Main limitations of translational research from dogs to humans

Although canine clinical trials can be extremely beneficial when translated to human clinical studies, this approach is not exempt from limitations. Sebbag and Mochel (2020) pointed out the following issues when using dogs for translational research:

  • Expensive to purchase and maintain dogs in specific housing.

  • Limitation in molecular tool kits specific to dogs compared to laboratory rabbits and rodents.

  • The usage of dogs as experimental animal models is rightly subjected to important ethical and public‐perception considerations.

  • The mixed genetic background (crossbreed) of most subject affects the variability in disease characteristics such as its severity and response to therapy. On the other hand, inbred strains are available for rodents and rabbits with highly reduced genetic variability, as well as knockout and transgenic strains.

  • Limitation in clinical trials involving dogs imposed by rigorous ethical review, unpredictable case enrollment, variability in disease phenotype among individual dogs, economic challenges (e.g., owner ability to provide care), and owner compliance.

Conclusions and perspectives

Innovative models for medical research are strongly required. In fact, in many areas of clinical research, laboratory rodents continue to be used as test subjects, despite the wide anatomo-physiological divergence that exists with human (Sebbag and Mochel 2020). Although studies on mouse models have been suitable to unveil the basic physiopathological mechanisms of several disorders, such models cannot reproduce the complex biology behind some diseases, such as cancer, especially its recurrence and metastasis (Capodanno et al. 2022). On the other hand, hundreds of canine diseases share features with the human counterpart such as protein and gene homology, pathophysiological mechanisms of initiation and progression. Furthermore, the two species often share drug targets, drug resistance, potential prognostic, and diagnostic biomarkers. This evidence points to dog as the most suitable model for many human diseases (Tsamouri et al. 2021).

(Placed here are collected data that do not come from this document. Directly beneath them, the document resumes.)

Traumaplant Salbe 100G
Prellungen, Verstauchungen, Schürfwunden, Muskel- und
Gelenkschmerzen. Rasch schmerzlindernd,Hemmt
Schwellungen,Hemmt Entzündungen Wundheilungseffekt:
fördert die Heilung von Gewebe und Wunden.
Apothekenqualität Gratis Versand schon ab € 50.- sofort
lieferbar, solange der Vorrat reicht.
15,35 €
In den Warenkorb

In view of the clinical and molecular similarities between canine and human diseases, different branches of translational medicine, such as comparative oncology, aim to study spontaneously occurring diseases in dogs to provide a more reliable model for human cancer (Capodanno et al. 2022). Throughout preclinical studies involving canine patients with spontaneous diseases, the expertise of veterinarians, physicians, and basic science researchers may soon be integrated under the umbrella of the One Health Initiative (Sebbag and Mochel 2020). Further deepening in the understanding of canine pathology will be beneficial for the clinical applications of treatments in both dogs and humans.

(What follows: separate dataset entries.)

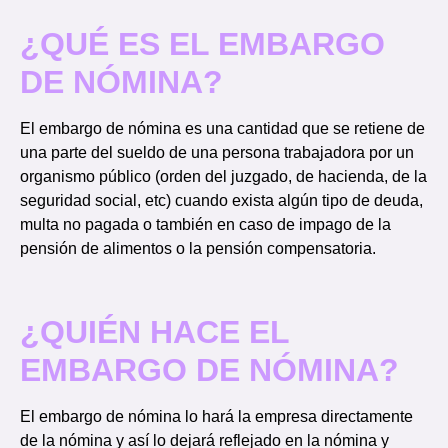
¿QUÉ ES EL EMBARGO
DE NÓMINA?
El embargo de nómina es una cantidad que se retiene de
una parte del sueldo de una persona trabajadora por un
organismo público (orden del juzgado, de hacienda, de la
seguridad social, etc) cuando exista algún tipo de deuda,
multa no pagada o también en caso de impago de la
pensión de alimentos o la pensión compensatoria.
¿QUIÉN HACE EL
EMBARGO DE NÓMINA?
El embargo de nómina lo hará la empresa directamente
de la nómina y así lo dejará reflejado en la nómina y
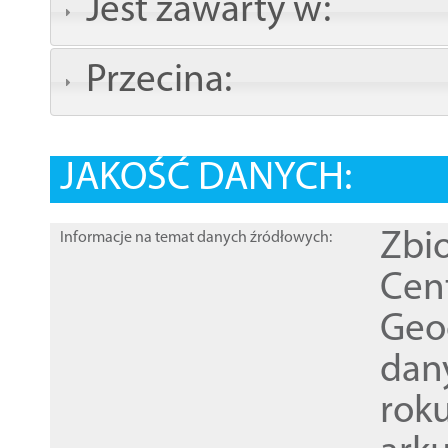
Jest zawarty w:
Przecina:
JAKOŚĆ DANYCH:
Zbi
Informacje na temat danych źródłowych:
Cen
Geod
dan
rok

Numerous projects are ongoing to create big, publicly available, canine datasets with the aim of speeding up the clinical research efforts. However, caution is needed while recording phenotype to provide highly reliable data for the clinical association studies. Most of the available genomic datasets are accompanied by the record of limited phenotypic information accounting only for breed type without taking into consideration other important records, such as dietary factor, environment, and clinical history of dog. Although these data can be very useful in zootechnical research related to genetic-based improvement, they may be of limited use in the field of clinical research.